Was Henry including the A’s, who received $32 million in the latest round of revenue sharing?
Three years ago, the A’s reached the AL Championship Series. They made the playoffs four straight years in the early 2000s. So if he’s calling the A’s
“chronically uncompetitive,” that’s a bit unfair.
He might have a point when regarding “operating profits.” Forbes reported the A’s ranked seventh in the majors in 2008 operating income ($26.2 million) behind a curious bunch: Marlins, Nats, Cubs, Rays, Orioles and Twins.
Revenue sharing, though costly to the Yankees and Red Sox, has helped lower-revenue teams such as the A’s exist among the revenue giants.

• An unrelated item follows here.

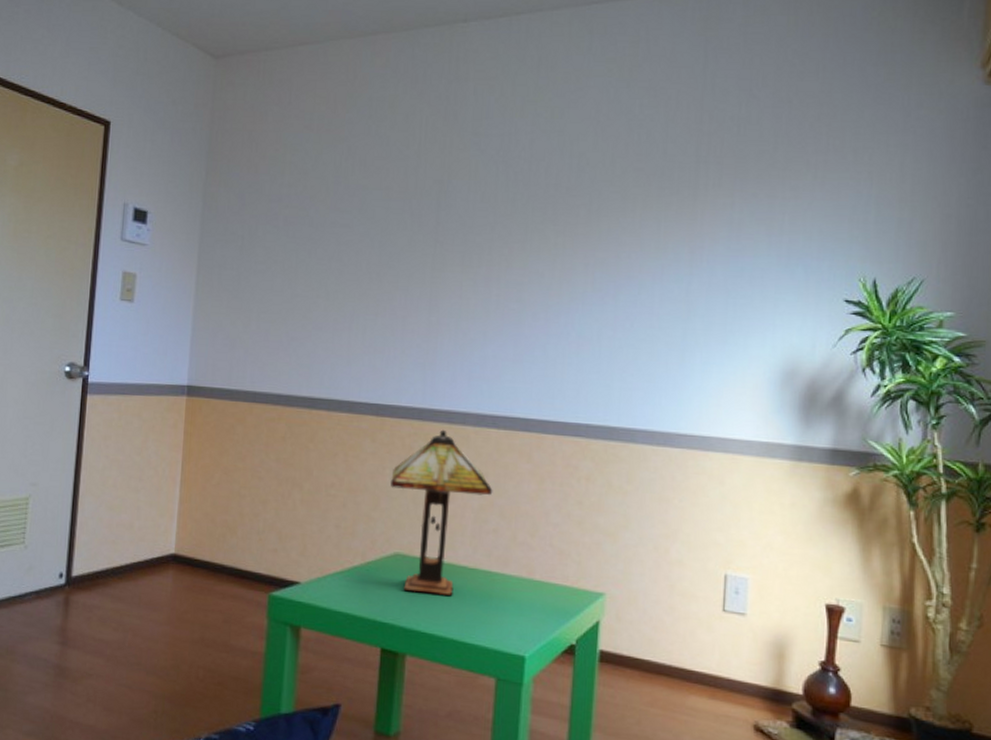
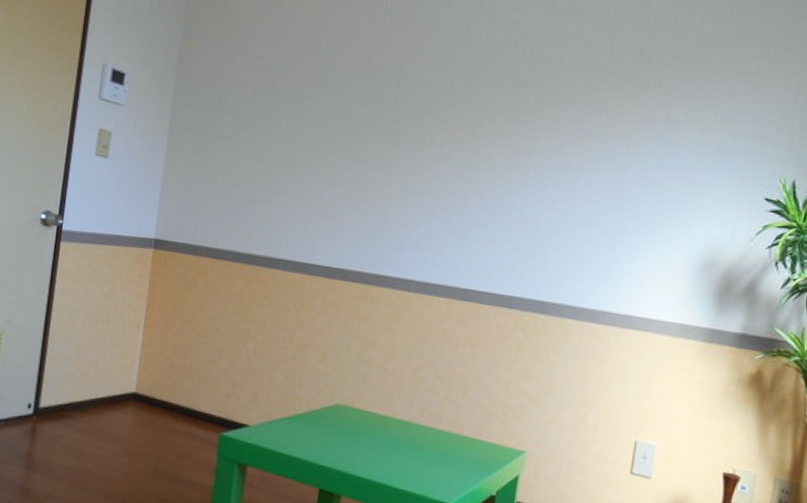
table lamp: present [391,429,493,596] -> none [337,294,431,446]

Forbes had the A’s tied for 26th in revenue at $160 million.
We contacted A’s owner Lew Wolff, who declined to directly address Henry’s take but said the A’s use revenue sharing to invest in baseball operations,
including a revamped farm system, the draft and the pursuit of foreign players (Dominican pitcher Michael Ynoa cost $4.25 million), not solely the major-league payroll.
“We prefer to reach a point where our revenues do not require us to receive revenue sharing. To do so, we need a viable venue,” said Wolff, whose latest
ballpark target is San Jose.
Henry proposed a payroll minimum, but Michael Weiner, who replaced Don Fehr as the union’s executive director Wednesday, said the players would oppose it because they believe it’s a “precursor to a request for a salary cap.”
The current deal expires after the 2011 season. We’ll hear much more from both sides before then.”